_CONSIGNE 1_
D'après le passage sur la stigmatisation dans les rapports entre familles et professionnels de santé, dans quels deux domaines cette stigmatisation s'exprime-t-elle ?
_CONSIGNE 2_
Rédigez la suite du passage sur la stigmatisation dans les rapports entre familles et professionnels de santé, en reprenant après sa dernière phrase.

_PASSAGE ÉTUDIÉ_

_ _ _ _ _

Il apparaît que dans les rapports entre familles et professionnelles de santé, la stigmatisation s’exprime dans deux domaines particuliers : les interactions personnelles et la discrimination structurelle dans le dispositif de soins.

Dans le premier cas les attitudes négatives se traduisent par la mise à distance, l’exclusion voire certaines formes de questionnement.

Les familles peuvent avoir le sentiment que l’on ne s’intéresse pas à leurs besoins, à leurs connaissances, à leurs ressources. Elles ont le sentiment que les professionnels utilisent volontairement un jargon médical pour établir une barrière et ne partagent que peu d’informations avec elles. Elles disent ressentir parfois les professionnels comme arrogants et intolérants, ce qui créerait un sentiment de culpabilité et d’incompréhension.

_ _ _ _ _

_ENREGISTREMENTS FOURNIS_
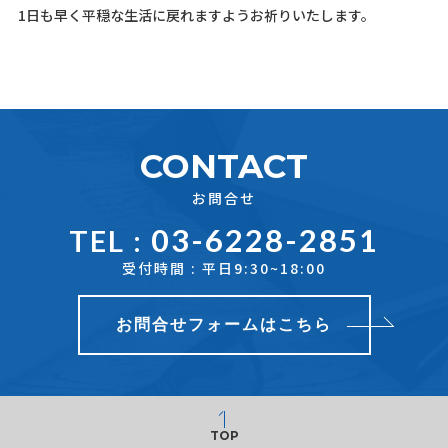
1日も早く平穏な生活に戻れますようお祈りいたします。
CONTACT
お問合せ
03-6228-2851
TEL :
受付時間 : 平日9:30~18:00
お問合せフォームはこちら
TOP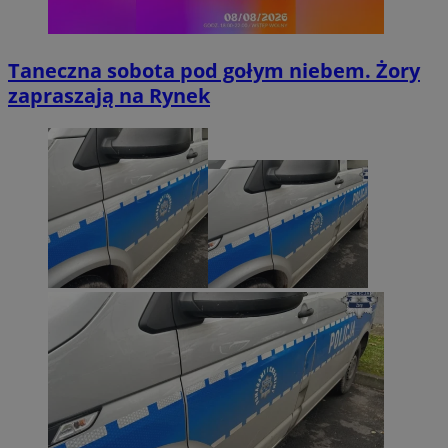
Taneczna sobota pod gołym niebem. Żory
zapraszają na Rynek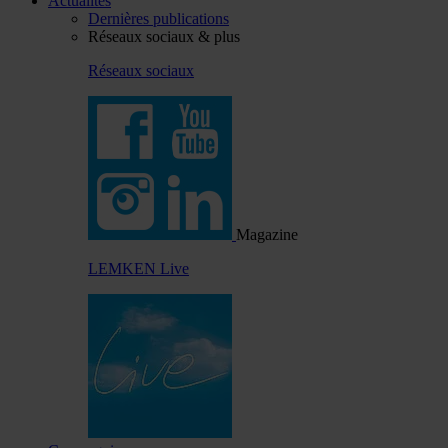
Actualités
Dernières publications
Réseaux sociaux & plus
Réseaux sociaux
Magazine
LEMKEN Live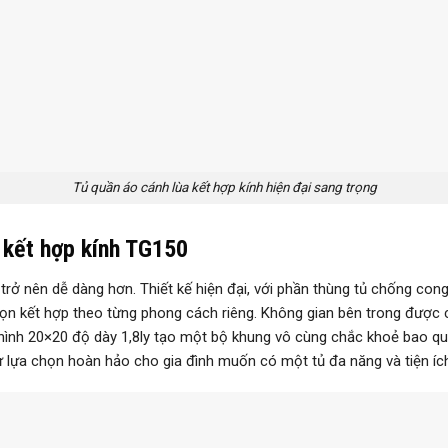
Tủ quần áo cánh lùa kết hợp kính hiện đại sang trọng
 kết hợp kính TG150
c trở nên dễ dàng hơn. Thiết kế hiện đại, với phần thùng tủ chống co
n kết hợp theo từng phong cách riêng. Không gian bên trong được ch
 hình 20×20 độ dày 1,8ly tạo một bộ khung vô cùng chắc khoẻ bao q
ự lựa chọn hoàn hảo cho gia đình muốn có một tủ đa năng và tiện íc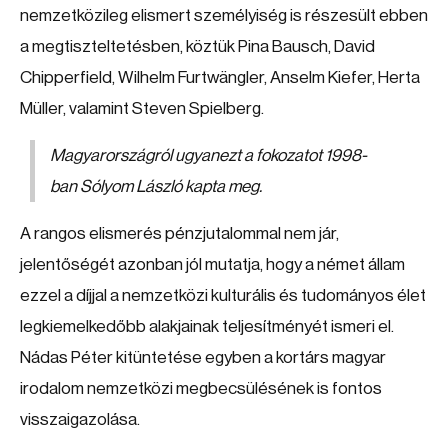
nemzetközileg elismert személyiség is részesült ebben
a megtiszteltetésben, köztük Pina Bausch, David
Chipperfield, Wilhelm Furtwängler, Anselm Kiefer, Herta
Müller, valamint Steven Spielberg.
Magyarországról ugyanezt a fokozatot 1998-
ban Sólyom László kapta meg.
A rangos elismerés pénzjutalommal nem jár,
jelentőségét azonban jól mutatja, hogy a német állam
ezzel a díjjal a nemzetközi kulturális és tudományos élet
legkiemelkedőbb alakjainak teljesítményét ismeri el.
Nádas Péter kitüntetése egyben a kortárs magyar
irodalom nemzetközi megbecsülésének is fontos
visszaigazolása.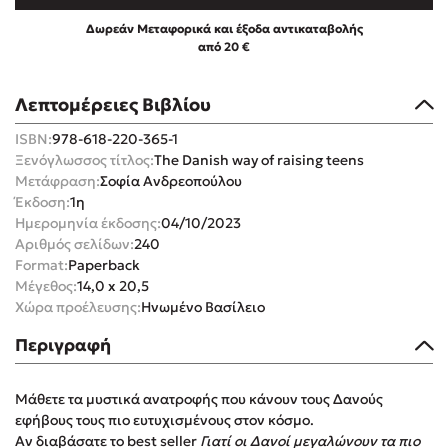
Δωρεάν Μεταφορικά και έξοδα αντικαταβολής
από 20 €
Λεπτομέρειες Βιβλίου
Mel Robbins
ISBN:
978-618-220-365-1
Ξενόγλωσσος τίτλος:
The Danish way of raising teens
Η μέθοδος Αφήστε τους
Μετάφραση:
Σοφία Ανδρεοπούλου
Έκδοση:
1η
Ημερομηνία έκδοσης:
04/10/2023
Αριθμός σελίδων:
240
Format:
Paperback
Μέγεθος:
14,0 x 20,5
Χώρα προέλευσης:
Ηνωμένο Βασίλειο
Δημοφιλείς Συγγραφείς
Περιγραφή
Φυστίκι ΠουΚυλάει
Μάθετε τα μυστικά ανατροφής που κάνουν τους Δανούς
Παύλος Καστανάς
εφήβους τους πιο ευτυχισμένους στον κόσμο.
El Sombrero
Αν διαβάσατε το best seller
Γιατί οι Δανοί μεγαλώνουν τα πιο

_ _ _ _ _

_RÉPONSE 1_
Dans les interactions personnelles et dans la discrimination structurelle au sein du dispositif de soins.

_RÉPONSE 2_
Pour Kapur (2014) : «les questionnements des professionnels de santé mentale sur la biographie familiale et les expériences d’enfance des malades schizophrènes étaient vécues comme des expériences de stigmatisation par les familles».

La stigmatisation structurelle, quant à elle, génère un ressenti d’obstacle entre les familles et les professionnels de santé mentale avec, en corolaire, un sentiment de solitude. Boden (2016), pour sa part, conçoit le « secret médical » comme un outil d’exclusion et de discrimination en raison de la distance qu’il établit entre professionnels et familles.

Nous avons récemment menée une recherche visant à objectiver et analyser ce phénomène de « stigmatisation par association » en associant notre étude au baromètre que l’UNAFAM élabore chaque année auprès de l’ensemble de ses adhérents.

Ainsi, un questionnaire comportant une échelle de mesure de la stigmatisation des familles de malades psychiques (échelle de King adaptée) a pu être mise en ligne et a permis de recueillir 3650 réponses. 

(Voir étude STAF en cliquant ici).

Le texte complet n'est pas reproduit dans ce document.